Dituding Bohong oleh Prabowo, Lembaga Survei Buka Suara
Dibaca 3 kali
Direktur lembaga-lembaga survei berkumpul menjelaskan proses quick count, Sabtu (20/4), di Hotel Morissey, Jl Wahid Hasyim, Jakarta Pusat
Jakarta-SuaraSikka.com: Calon Presiden Prabowo Subianto sempat menyerang lembaga survei terkait Pilpres 2019. Prabowo menyebut lembaga survei tersebut berbohong. Lembaga-lembaga survei pun mulai buka suara.
“Hai tukang bohong, tukang bohong. Rakyat tidak percaya sama kalian. Mungkin kalian harus pindah ke negara lain. Mungkin kalau bisa pindah ke Antartika. Kalian tukang bohong, kau bisa bohongin penguin di Antartika. Lembaga survei tukang bohong, rakyat Indonesia tidak mau dengar kamu lagi,” ujar Prabowo dalam orasinya di depan kediamannya, Jalan Kertanegara, Jakarta Selatan, Jumat (19/4) sebagaimana dikutip dari detik.com.

- [Daftar Tugas]:
**A)** Menurut artikel tentang tudingan Prabowo, di hotel mana para direktur lembaga survei berkumpul?
**B)** Tulis ulang bagian artikel tentang tudingan Prabowo dari "Dituding Bohong oleh" sampai "mulai buka suara.", dan ganti "Jakarta Pusat" dengan "Jakarta Barat".
**C)** Sebutkan semua kalimat dalam ucapan Prabowo yang dikutip artikel tentang tudingan Prabowo.
Materi berikut tidak diperlukan untuk mengerjakan tugas.

- [Cuplikan Materi]:

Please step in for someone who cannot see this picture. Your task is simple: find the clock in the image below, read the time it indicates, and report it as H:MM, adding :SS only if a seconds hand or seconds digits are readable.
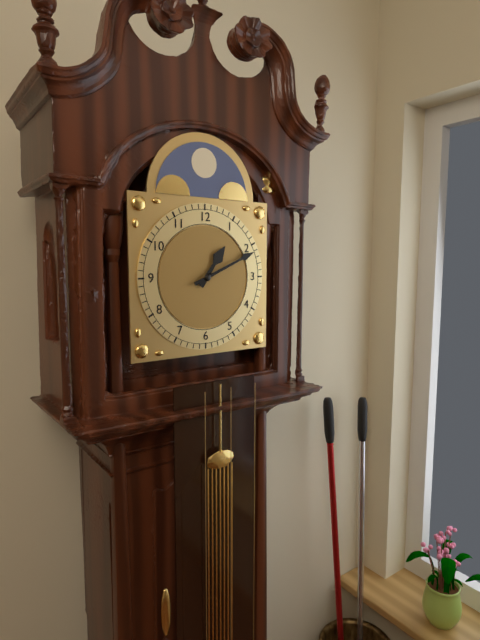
1:11
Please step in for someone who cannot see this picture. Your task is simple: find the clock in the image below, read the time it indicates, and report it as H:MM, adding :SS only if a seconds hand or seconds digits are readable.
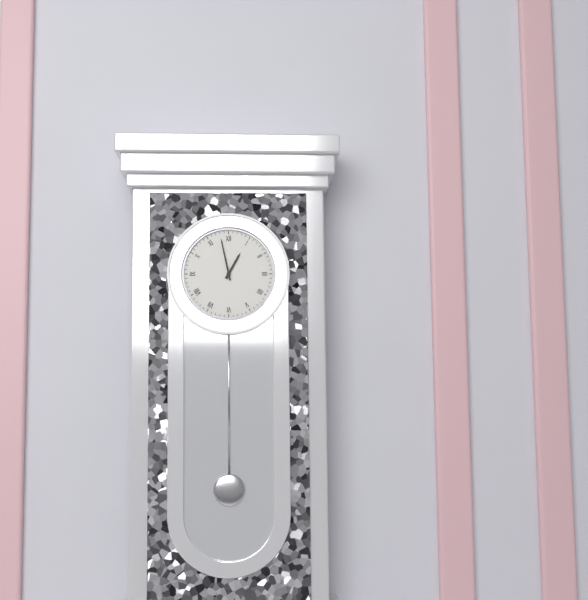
12:58
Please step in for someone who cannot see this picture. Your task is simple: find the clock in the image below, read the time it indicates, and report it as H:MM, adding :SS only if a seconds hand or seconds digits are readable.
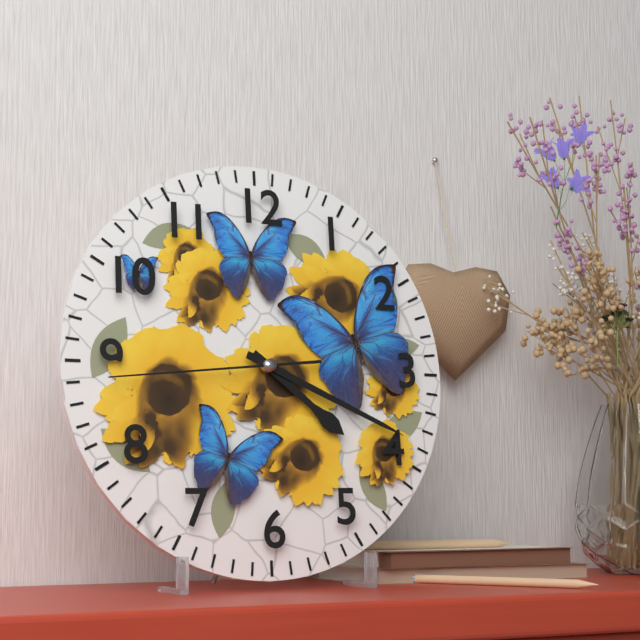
4:19:44
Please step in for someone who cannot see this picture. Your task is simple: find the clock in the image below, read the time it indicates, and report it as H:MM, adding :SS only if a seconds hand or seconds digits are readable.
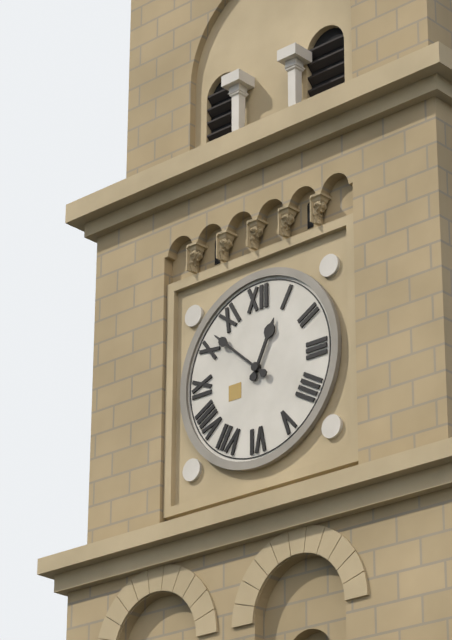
12:52
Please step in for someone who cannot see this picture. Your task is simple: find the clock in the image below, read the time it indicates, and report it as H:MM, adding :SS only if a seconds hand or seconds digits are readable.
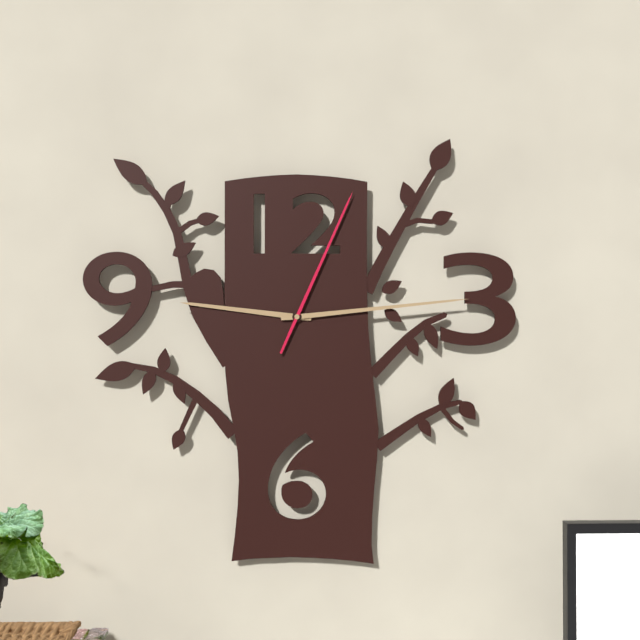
9:14:04
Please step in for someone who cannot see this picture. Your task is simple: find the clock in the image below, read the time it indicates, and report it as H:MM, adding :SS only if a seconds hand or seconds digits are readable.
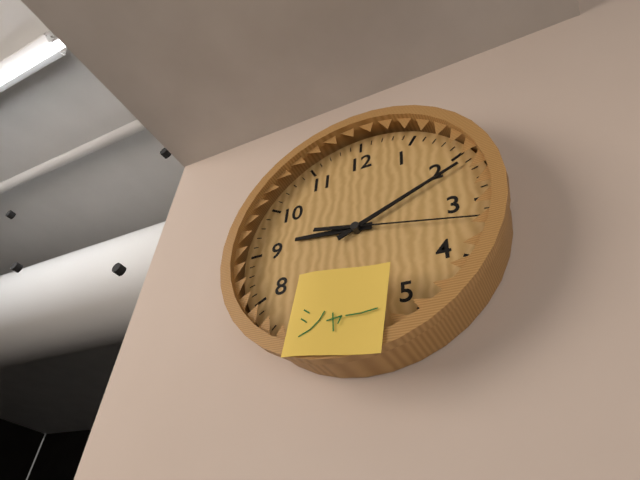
9:11:17
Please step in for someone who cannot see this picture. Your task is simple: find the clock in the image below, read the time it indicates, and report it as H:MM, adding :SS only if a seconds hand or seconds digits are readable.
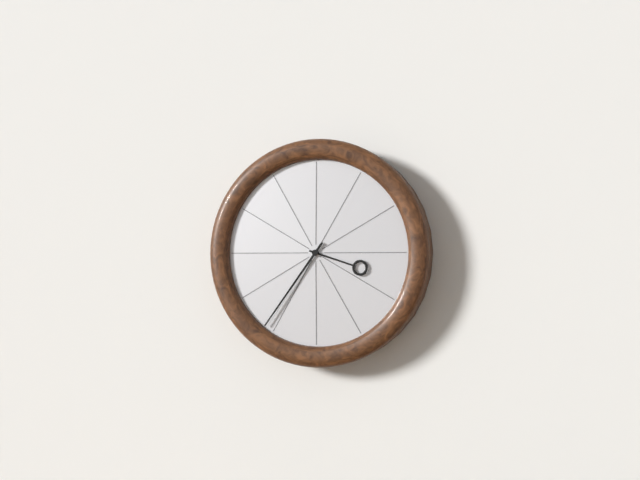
3:36
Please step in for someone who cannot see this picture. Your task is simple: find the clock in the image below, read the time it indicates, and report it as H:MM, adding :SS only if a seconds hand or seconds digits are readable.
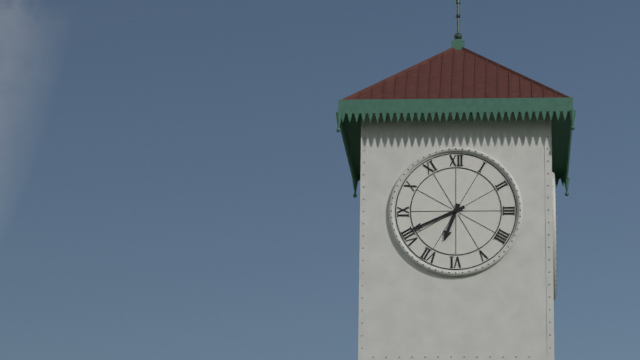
6:41
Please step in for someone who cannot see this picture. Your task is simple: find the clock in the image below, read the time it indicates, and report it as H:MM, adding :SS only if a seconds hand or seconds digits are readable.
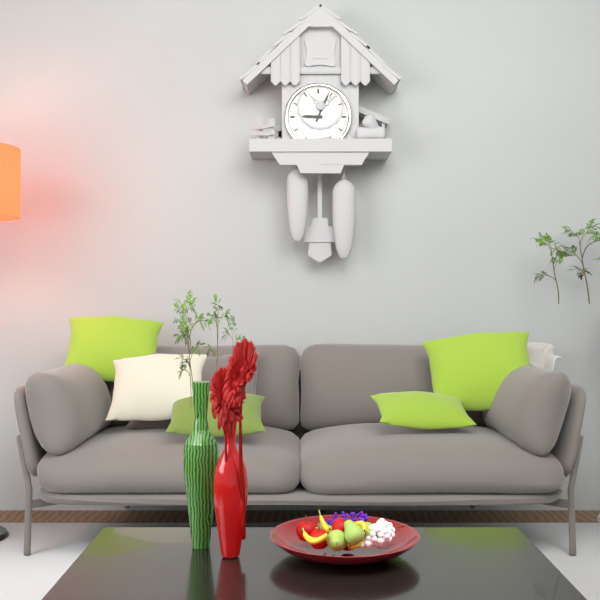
9:04
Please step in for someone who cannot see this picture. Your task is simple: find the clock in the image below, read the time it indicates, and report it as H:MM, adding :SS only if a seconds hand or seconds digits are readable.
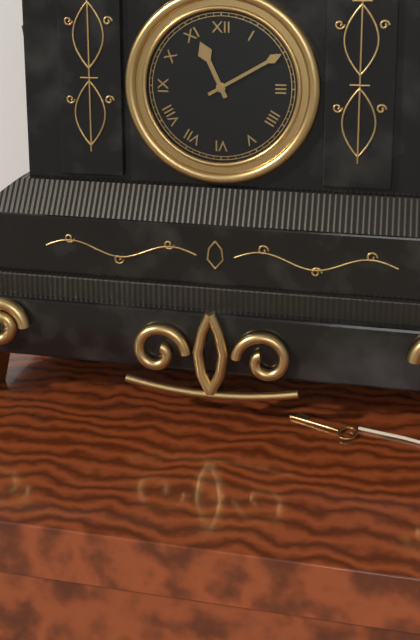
11:10
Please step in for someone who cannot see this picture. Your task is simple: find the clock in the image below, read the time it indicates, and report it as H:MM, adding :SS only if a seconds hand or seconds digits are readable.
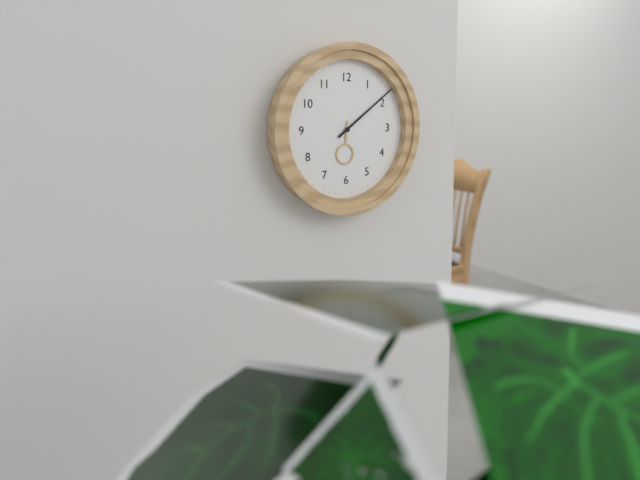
6:09
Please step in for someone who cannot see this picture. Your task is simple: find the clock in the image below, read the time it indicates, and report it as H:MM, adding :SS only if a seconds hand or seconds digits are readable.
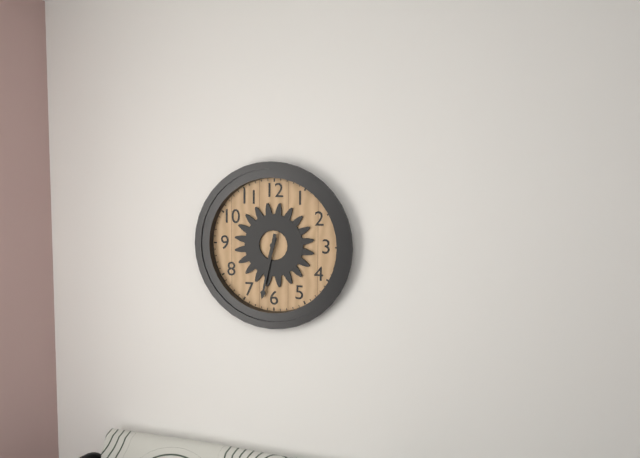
6:32
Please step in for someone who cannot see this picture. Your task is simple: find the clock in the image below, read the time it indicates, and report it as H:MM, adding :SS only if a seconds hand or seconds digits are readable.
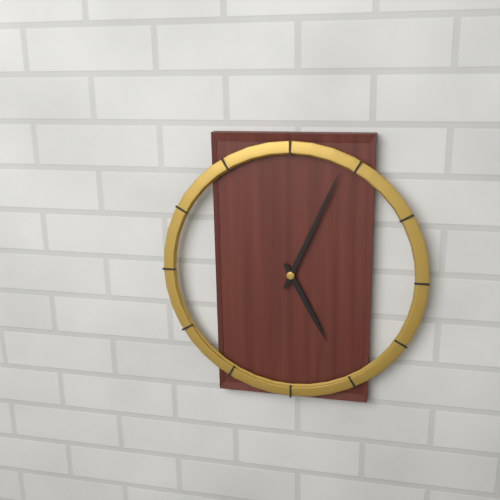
5:04
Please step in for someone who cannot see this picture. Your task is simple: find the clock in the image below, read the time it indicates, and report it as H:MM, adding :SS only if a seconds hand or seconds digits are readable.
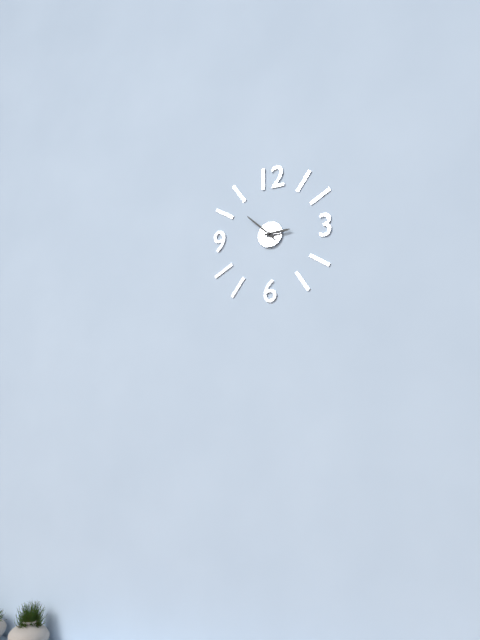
2:52
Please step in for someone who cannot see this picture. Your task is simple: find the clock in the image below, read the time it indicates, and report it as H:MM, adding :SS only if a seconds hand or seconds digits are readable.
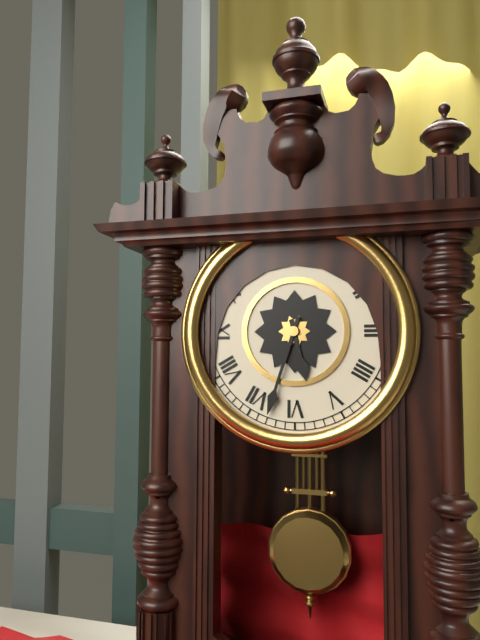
5:33
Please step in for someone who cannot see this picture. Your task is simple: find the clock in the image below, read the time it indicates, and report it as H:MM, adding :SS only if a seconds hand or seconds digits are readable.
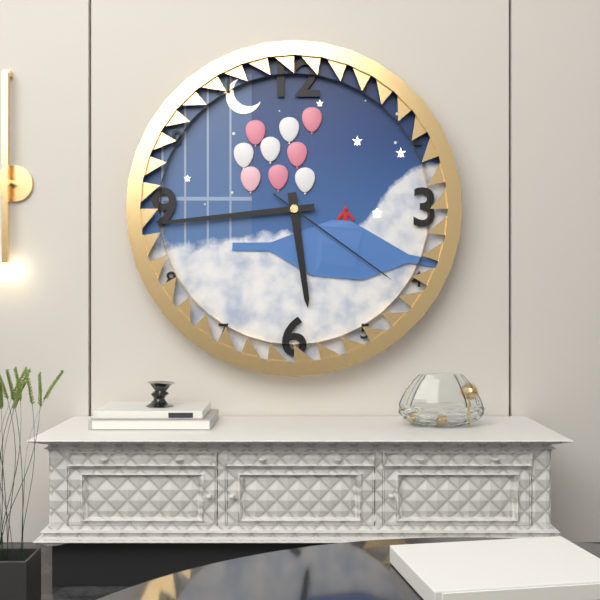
5:44:21
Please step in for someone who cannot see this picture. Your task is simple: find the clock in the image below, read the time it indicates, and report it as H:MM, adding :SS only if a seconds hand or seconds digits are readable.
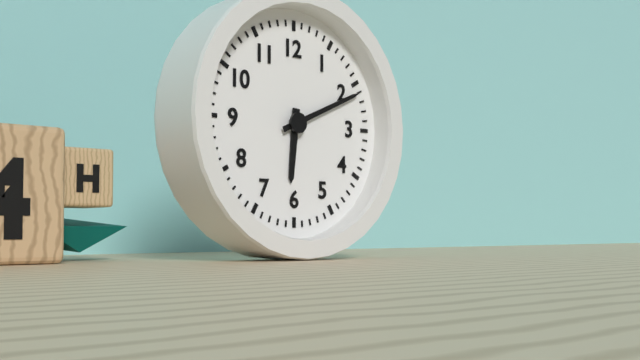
6:11
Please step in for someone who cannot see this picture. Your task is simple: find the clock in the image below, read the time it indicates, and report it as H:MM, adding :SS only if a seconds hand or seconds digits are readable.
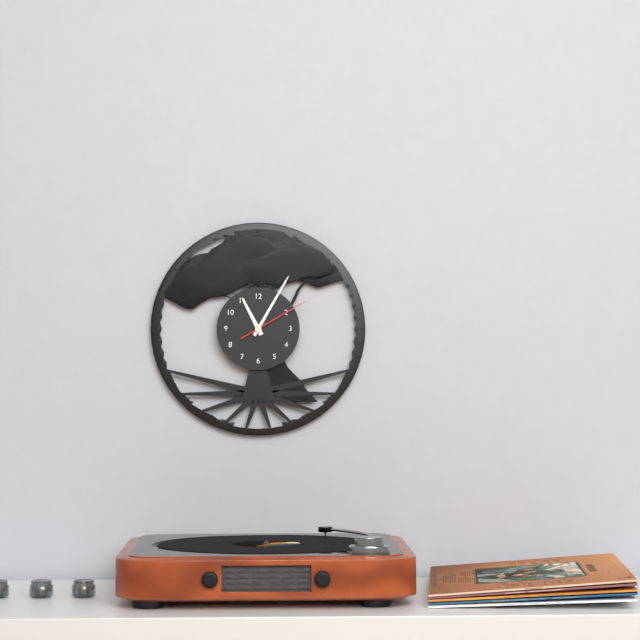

- [Jawaban Setiap Tugas]:
**A)** Di Hotel Morissey, Jl Wahid Hasyim, Jakarta Pusat.

**B)**
Dituding Bohong oleh Prabowo, Lembaga Survei Buka Suara
Dibaca 3 kali
Direktur lembaga-lembaga survei berkumpul menjelaskan proses quick count, Sabtu (20/4), di Hotel Morissey, Jl Wahid Hasyim, Jakarta Barat
Jakarta-SuaraSikka.com: Calon Presiden Prabowo Subianto sempat menyerang lembaga survei terkait Pilpres 2019. Prabowo menyebut lembaga survei tersebut berbohong. Lembaga-lembaga survei pun mulai buka suara.

**C)**
1. Hai tukang bohong, tukang bohong.
2. Rakyat tidak percaya sama kalian.
3. Mungkin kalian harus pindah ke negara lain.
4. Mungkin kalau bisa pindah ke Antartika.
5. Kalian tukang bohong, kau bisa bohongin penguin di Antartika.
6. Lembaga survei tukang bohong, rakyat Indonesia tidak mau dengar kamu lagi.